Längere Speicherfrist von Videomaterial: 96 Stunden Überwachung in Berlin
Der Berliner Senat möchte zukünftig Videomaterial der BVG doppelt so lange wie bisher speichern. Rechtliche Fragen bleiben offen.
Bei Straftaten und Unfällen sollen die Aufnahmen bei der Beweissicherung helfen. Obwohl die Speicherung und Auswertung der Aufnahmen strengen Datenschutzregeln unterliegt, äußert Klaus Lederer Zweifel. Durch die Einführung allgemeiner Videoüberwachung seien Menschen nicht vor Gewalt geschützt. „Bislang ist die Wirksamkeit und Effektivität der Videoüberwachung im ÖPNV nicht unabhängig evaluiert“, sagt Lederer. Über den entscheidenden Zusammenhang zwischen Anzeigeverhalten, dem Zeitpunkt der Anzeigen und realen Strafverfolgungsergebnissen einerseits und der Dauer der Speicherfrist andererseits scheine der Senat nichts Belastbares sagen zu können.
Wirksamkeit unklar
Aus der Anfrage ginge auch hervor, dass die sachliche Begründung des Senats für eine Verlängerung auf dünner Basis stehe, sagt Lederer. Da eine Verlängerung ein Eingriff in die Grundrechte darstellt, müsse diese gut legitimiert sein.
Derweil hofft der Senat, mit einer Kampagne, die Verwertbarkeit der Aufnahmen zu verbessern. „Dir bleiben nur 48 Stunden, Schlaf keine Nacht darüber“ so lautet die Botschaft der Kampagne, welche sich gezielt an queere Menschen richtet. Der Senat finanziert diese mit Restmitteln aus dem vergangenen Haushaltsjahr.
Die Kampagne war eine Empfehlung des runden Tisches „Schutz vor queerfeindlicher Hasskriminalität“ als eine Maßnahme, das Sicherheitsgefühl von queeren Menschen zu stärken.

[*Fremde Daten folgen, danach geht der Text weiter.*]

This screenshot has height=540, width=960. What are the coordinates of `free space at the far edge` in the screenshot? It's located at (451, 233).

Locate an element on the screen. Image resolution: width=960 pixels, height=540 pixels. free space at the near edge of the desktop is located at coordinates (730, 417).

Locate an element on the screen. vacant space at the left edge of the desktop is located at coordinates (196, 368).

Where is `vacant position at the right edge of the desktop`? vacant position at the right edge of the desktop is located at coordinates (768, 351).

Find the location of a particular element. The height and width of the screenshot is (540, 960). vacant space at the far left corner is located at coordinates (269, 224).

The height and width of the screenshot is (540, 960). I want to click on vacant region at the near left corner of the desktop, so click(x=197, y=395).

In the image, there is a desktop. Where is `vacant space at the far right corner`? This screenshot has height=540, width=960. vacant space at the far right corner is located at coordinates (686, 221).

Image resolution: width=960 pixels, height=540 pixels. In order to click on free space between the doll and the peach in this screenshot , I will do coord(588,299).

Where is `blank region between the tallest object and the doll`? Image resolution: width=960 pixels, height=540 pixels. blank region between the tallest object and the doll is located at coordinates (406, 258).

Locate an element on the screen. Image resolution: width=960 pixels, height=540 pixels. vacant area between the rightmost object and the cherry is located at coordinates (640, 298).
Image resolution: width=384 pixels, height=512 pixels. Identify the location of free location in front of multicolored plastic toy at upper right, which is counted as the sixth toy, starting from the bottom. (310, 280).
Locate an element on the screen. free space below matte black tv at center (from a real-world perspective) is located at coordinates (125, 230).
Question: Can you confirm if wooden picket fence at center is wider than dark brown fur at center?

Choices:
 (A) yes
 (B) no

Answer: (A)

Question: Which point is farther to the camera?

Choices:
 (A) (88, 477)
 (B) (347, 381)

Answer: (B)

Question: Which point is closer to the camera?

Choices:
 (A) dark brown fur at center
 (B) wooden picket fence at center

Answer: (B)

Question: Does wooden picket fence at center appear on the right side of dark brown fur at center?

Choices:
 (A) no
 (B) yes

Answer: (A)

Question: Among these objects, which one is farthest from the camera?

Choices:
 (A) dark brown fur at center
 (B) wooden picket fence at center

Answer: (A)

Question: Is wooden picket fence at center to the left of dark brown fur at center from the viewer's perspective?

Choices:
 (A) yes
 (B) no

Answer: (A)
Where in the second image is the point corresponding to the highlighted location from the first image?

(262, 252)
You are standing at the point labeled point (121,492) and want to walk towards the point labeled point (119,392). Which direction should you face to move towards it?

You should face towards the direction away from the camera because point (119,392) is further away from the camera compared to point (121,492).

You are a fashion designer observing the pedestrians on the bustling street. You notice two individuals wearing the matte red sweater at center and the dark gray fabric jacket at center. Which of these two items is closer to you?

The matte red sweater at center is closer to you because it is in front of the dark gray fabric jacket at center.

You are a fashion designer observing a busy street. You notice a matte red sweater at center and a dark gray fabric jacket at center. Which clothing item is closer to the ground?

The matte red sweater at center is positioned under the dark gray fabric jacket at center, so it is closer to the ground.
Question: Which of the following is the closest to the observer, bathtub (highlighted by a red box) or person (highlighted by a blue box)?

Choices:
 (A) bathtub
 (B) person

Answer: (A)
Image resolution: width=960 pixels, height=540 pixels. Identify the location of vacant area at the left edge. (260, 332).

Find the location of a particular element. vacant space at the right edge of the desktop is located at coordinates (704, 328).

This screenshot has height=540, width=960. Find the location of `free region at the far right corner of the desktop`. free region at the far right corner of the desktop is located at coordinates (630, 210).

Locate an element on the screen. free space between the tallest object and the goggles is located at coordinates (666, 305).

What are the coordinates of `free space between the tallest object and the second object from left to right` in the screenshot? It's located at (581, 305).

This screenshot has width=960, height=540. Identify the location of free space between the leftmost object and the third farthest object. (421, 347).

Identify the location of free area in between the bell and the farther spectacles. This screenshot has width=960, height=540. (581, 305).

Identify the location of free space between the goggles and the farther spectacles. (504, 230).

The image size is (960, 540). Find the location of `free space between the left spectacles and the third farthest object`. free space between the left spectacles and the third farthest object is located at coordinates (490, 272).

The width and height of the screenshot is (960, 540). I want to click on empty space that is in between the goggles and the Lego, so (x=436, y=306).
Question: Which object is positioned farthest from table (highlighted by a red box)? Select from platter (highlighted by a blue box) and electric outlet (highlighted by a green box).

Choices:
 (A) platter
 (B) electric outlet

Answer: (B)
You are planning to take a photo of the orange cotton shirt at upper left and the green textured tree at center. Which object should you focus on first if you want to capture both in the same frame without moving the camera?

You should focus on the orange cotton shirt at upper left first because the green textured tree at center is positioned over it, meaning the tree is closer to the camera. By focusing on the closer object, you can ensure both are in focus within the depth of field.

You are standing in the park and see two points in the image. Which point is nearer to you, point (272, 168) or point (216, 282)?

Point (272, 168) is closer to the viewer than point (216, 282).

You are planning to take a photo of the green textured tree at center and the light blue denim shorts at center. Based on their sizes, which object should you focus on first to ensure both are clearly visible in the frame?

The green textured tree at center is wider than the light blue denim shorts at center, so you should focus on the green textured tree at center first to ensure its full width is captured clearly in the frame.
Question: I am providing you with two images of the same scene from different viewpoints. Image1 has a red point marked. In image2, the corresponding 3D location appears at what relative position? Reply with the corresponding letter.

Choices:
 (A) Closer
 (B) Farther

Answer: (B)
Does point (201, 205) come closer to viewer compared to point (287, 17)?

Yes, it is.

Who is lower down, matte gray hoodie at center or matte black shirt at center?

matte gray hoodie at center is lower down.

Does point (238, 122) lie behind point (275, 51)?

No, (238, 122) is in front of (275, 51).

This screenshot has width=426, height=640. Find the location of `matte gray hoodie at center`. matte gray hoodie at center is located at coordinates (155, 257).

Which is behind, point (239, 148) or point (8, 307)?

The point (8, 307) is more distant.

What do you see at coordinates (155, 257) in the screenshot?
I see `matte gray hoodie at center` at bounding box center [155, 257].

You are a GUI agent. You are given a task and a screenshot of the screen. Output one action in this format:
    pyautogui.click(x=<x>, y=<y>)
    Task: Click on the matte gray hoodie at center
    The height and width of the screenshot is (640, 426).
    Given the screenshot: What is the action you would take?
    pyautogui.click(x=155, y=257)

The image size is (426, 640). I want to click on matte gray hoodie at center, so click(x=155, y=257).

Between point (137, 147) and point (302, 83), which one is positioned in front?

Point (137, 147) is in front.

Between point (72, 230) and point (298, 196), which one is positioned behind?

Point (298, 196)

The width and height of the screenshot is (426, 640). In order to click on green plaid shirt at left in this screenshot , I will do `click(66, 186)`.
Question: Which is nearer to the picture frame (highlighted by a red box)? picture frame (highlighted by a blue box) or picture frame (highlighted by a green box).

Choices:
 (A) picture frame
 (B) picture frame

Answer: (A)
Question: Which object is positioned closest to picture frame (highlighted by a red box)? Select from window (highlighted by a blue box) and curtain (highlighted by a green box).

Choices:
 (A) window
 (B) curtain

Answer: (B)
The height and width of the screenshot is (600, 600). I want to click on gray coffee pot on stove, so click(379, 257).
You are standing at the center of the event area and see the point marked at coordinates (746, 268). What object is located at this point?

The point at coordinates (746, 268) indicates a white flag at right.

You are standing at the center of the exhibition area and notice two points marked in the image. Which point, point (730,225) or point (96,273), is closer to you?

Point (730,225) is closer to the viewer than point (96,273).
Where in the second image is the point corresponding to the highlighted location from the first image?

Mit der Kampagne soll auf das kurze Zeitfenster aufmerksam gemacht werden, da die Erfahrung zeige, dass viele Menschen die Gewalt erst nach mehreren Tagen zur Anzeige bringen, heißt es in einer Anfrage.
Vorwurf der Symbolpolitik
Lederer sieht die Kampagne als „Symbolpolitik“. Ihm scheint es, als ob der Senat mit den realen Ängsten von queeren Menschen bewusst spiele, um weitere Grundrechtseinschränkungen vorzunehmen.
Statt auf den rechtlich fragwürdigen Ausbau der Videoüberwachung solle sich der Senat mehr auf Präventionsarbeit fokussieren. „Wir wissen, was im präventiven Bereich getan werden müsste. Wir wissen auch, dass die Polizei den Weg weitergehen muss, ihre Strategien und Strukturen mit Blick auf den Schutz queerer Menschen auszurichten.“ sagt der ehemalige Kultursenator.
Ein Beispiel, bei dem ein längeres Zeitfenster für die Sicherung des Videomaterials auch sinnvoll sein kann, ist der Fall von Zefanias M. Er wurde Ende 2019 von Polizeibeamt:innen über neun Minuten lang in einer Kniefixierung im U-Bahnhof Herrmannstraße gehalten.
Auf Hinweis eines Freundes, der bei der Polizei arbeitet, beantragte M. die Sicherung der Filmbänder bei der BVG, da er sonst keine Möglichkeit hätte, gerichtlich gegen die Polizist:innen vorzugehen. Die Videobänder bilden einen zentralen Teil im Gerichtsprozess, den Zefanias M. gegen das Land Berlin eröffnet hat.